Supplied data:
—————
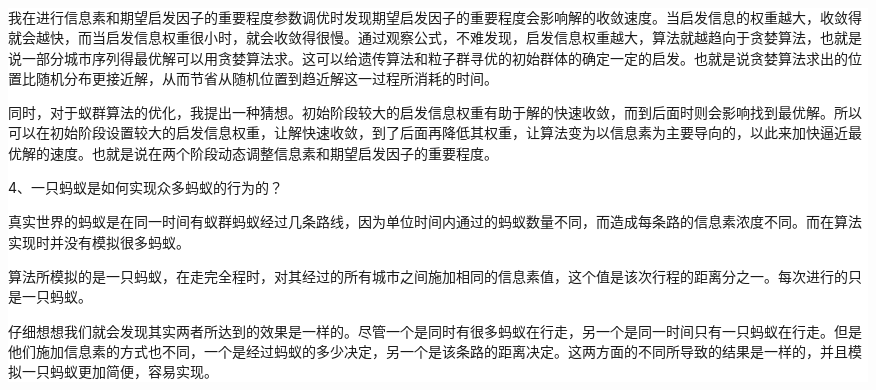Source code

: 我在进行信息素和期望启发因子的重要程度参数调优时发现期望启发因子的重要程度会影响解的收敛速度。当启发信息的权重越大，收敛得就会越快，而当启发信息权重很小时，就会收敛得很慢。通过观察公式，不难发现，启发信息权重越大，算法就越趋向于贪婪算法，也就是说一部分城市序列得最优解可以用贪婪算法求。这可以给遗传算法和粒子群寻优的初始群体的确定一定的启发。也就是说贪婪算法求出的位置比随机分布更接近解，从而节省从随机位置到趋近解这一过程所消耗的时间。

同时，对于蚁群算法的优化，我提出一种猜想。初始阶段较大的启发信息权重有助于解的快速收敛，而到后面时则会影响找到最优解。所以可以在初始阶段设置较大的启发信息权重，让解快速收敛，到了后面再降低其权重，让算法变为以信息素为主要导向的，以此来加快逼近最优解的速度。也就是说在两个阶段动态调整信息素和期望启发因子的重要程度。

4、一只蚂蚁是如何实现众多蚂蚁的行为的？

真实世界的蚂蚁是在同一时间有蚁群蚂蚁经过几条路线，因为单位时间内通过的蚂蚁数量不同，而造成每条路的信息素浓度不同。而在算法实现时并没有模拟很多蚂蚁。

算法所模拟的是一只蚂蚁，在走完全程时，对其经过的所有城市之间施加相同的信息素值，这个值是该次行程的距离分之一。每次进行的只是一只蚂蚁。

仔细想想我们就会发现其实两者所达到的效果是一样的。尽管一个是同时有很多蚂蚁在行走，另一个是同一时间只有一只蚂蚁在行走。但是他们施加信息素的方式也不同，一个是经过蚂蚁的多少决定，另一个是该条路的距离决定。这两方面的不同所导致的结果是一样的，并且模拟一只蚂蚁更加简便，容易实现。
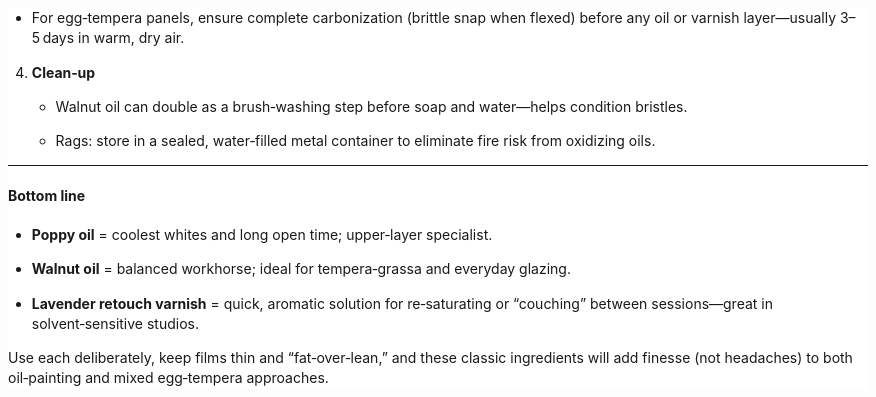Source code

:    * For egg‑tempera panels, ensure complete carbonization (brittle snap when flexed) before any oil or varnish layer—usually 3–5 days in warm, dry air.

4. **Clean‑up**

   * Walnut oil can double as a brush‑washing step before soap and water—helps condition bristles.

   * Rags: store in a sealed, water‑filled metal container to eliminate fire risk from oxidizing oils.

---

#### **Bottom line**

* **Poppy oil** \= coolest whites and long open time; upper‑layer specialist.

* **Walnut oil** \= balanced workhorse; ideal for tempera‑grassa and everyday glazing.

* **Lavender retouch varnish** \= quick, aromatic solution for re‑saturating or “couching” between sessions—great in solvent‑sensitive studios.

Use each deliberately, keep films thin and “fat‑over‑lean,” and these classic ingredients will add finesse (not headaches) to both oil‑painting and mixed egg‑tempera approaches.

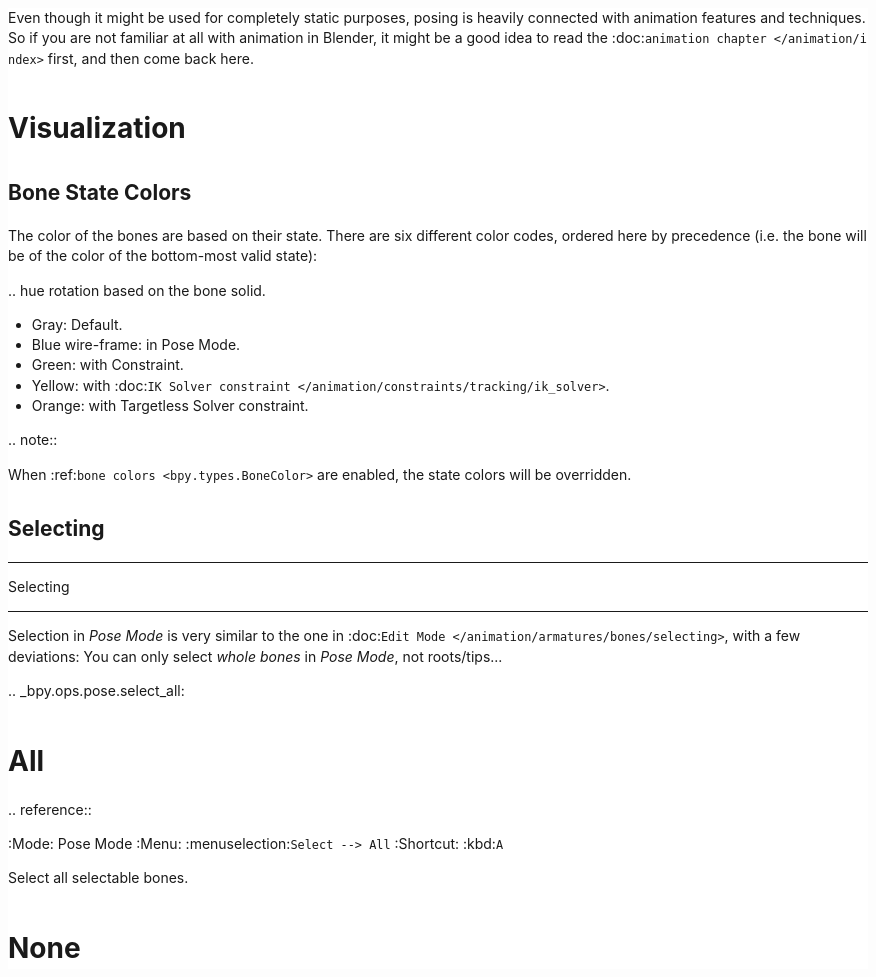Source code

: Even though it might be used for completely static purposes,
posing is heavily connected with animation features and techniques.
So if you are not familiar at all with animation in Blender,
it might be a good idea to read the :doc:`animation chapter </animation/index>` first,
and then come back here.


Visualization
=============

Bone State Colors
-----------------

The color of the bones are based on their state.
There are six different color codes, ordered here by precedence
(i.e. the bone will be of the color of the bottom-most valid state):

.. hue rotation based on the bone solid.

- Gray: Default.
- Blue wire-frame: in Pose Mode.
- Green: with Constraint.
- Yellow: with :doc:`IK Solver constraint </animation/constraints/tracking/ik_solver>`.
- Orange: with Targetless Solver constraint.

.. note::

   When :ref:`bone colors <bpy.types.BoneColor>` are enabled,
   the state colors will be overridden.


## Selecting


*********
Selecting
*********

Selection in *Pose Mode* is very similar to the one in :doc:`Edit Mode </animation/armatures/bones/selecting>`,
with a few deviations:
You can only select *whole bones* in *Pose Mode*, not roots/tips...


.. _bpy.ops.pose.select_all:

All
===

.. reference::

   :Mode:      Pose Mode
   :Menu:      :menuselection:`Select --> All`
   :Shortcut:  :kbd:`A`

Select all selectable bones.


None
====
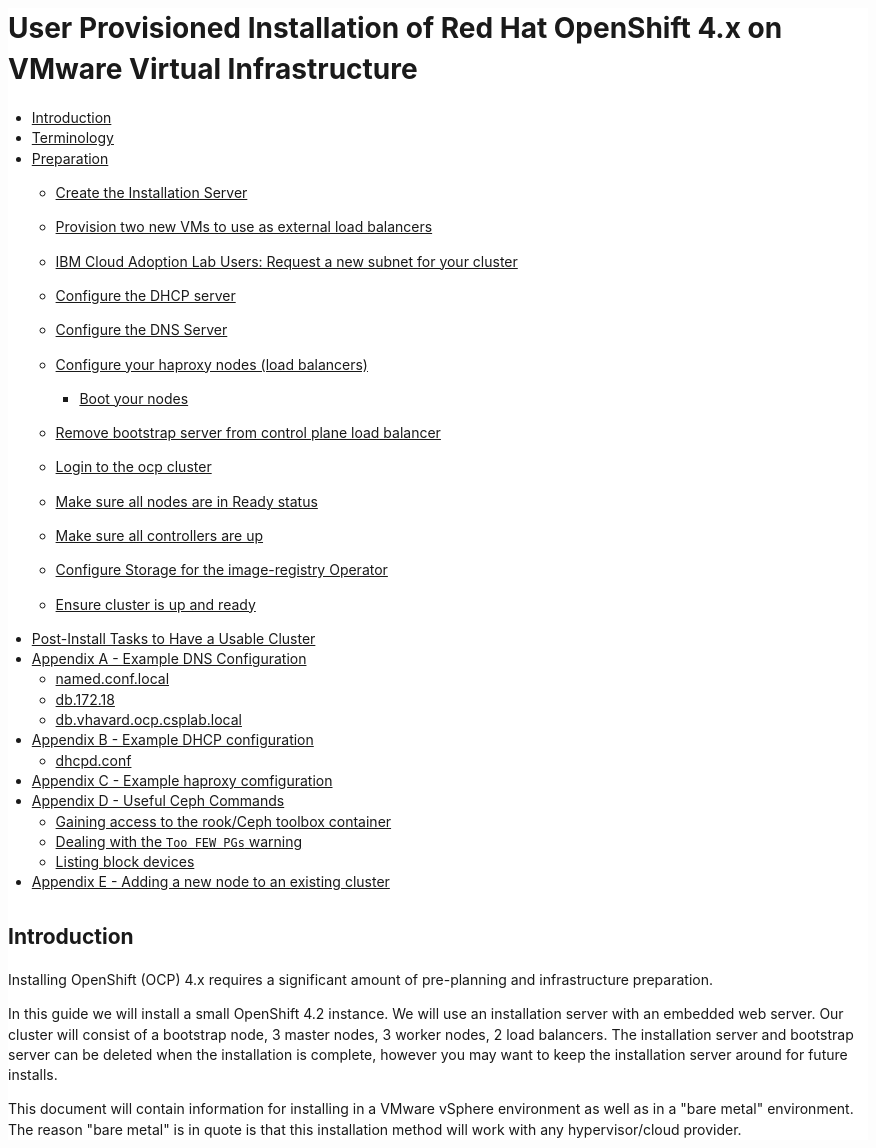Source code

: # User Provisioned Installation of Red Hat OpenShift 4.x on VMware Virtual Infrastructure

- [Introduction](#introduction)
- [Terminology](#terminology)
- [Preparation](#preparation)
  - [Create the Installation Server](#create-the-installation-server)

  - [Provision two new VMs to use as external load balancers](#provision-two-new-vms-to-use-as-external-load-balancers)
  - [IBM Cloud Adoption Lab Users: Request a new subnet for your cluster](#ibm-cloud-adoption-lab-users-request-a-new-subnet-for-your-cluster)
  - [Configure the DHCP server](#configure-the-dhcp-server)
  - [Configure the DNS Server](#configure-the-dns-server)
  - [Configure your haproxy nodes (load balancers)](#configure-your-haproxy-nodes-load-balancers)
    - [Boot your nodes](#boot-your-nodes)
  - [Remove bootstrap server from control plane load balancer](#remove-bootstrap-server-from-control-plane-load-balancer)
  - [Login to the ocp cluster](#login-to-the-ocp-cluster)
  - [Make sure all nodes are in Ready status](#make-sure-all-nodes-are-in-ready-status)
  - [Make sure all controllers are up](#make-sure-all-controllers-are-up)
  - [Configure Storage for the image-registry Operator](#configure-storage-for-the-image-registry-operator)
  - [Ensure cluster is up and ready](#ensure-cluster-is-up-and-ready)
- [Post-Install Tasks to Have a Usable Cluster](#post-install-tasks-to-have-a-usable-cluster)
- [Appendix A - Example DNS Configuration](#appendix-a---example-dns-configuration)
  - [named.conf.local](#namedconflocal)
  - [db.172.18](#db17218)
  - [db.vhavard.ocp.csplab.local](#dbvhavardocpcsplablocal)
- [Appendix B - Example DHCP configuration](#appendix-b---example-dhcp-configuration)
  - [dhcpd.conf](#dhcpdconf)
- [Appendix C - Example haproxy comfiguration](#appendix-c---example-haproxy-comfiguration)
- [Appendix D - Useful Ceph Commands](#appendix-d---useful-ceph-commands)
  - [Gaining access to the rook/Ceph toolbox container](#gaining-access-to-the-rookceph-toolbox-container)
  - [Dealing with the `Too FEW PGs` warning](#dealing-with-the-too-few-pgs-warning)
  - [Listing block devices](#listing-block-devices)
- [Appendix E - Adding a new node to an existing cluster](#appendix-e---adding-a-new-node-to-an-existing-cluster)

## Introduction
Installing OpenShift (OCP) 4.x requires a significant amount of pre-planning and infrastructure preparation.

In this guide we will install a small OpenShift 4.2 instance.  We will use an installation server with an embedded web server.  Our cluster will consist of a bootstrap node, 3 master nodes, 3 worker nodes, 2 load balancers.  The installation server and bootstrap server can be deleted when the installation is complete, however you may want to keep the installation server around for future installs.

This document will contain information for installing in a VMware vSphere environment as well as in a "bare metal" environment.  The reason "bare metal" is in quote is that this installation method will work with any hypervisor/cloud provider.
—————
Your instructions:
For the lines above, output exactly those from the line containing "- [IBM Cloud" through the line containing "- [Configure the DNS", and skip the others.

Output for this exercise:
  - [IBM Cloud Adoption Lab Users: Request a new subnet for your cluster](#ibm-cloud-adoption-lab-users-request-a-new-subnet-for-your-cluster)
  - [Configure the DHCP server](#configure-the-dhcp-server)
  - [Configure the DNS Server](#configure-the-dns-server)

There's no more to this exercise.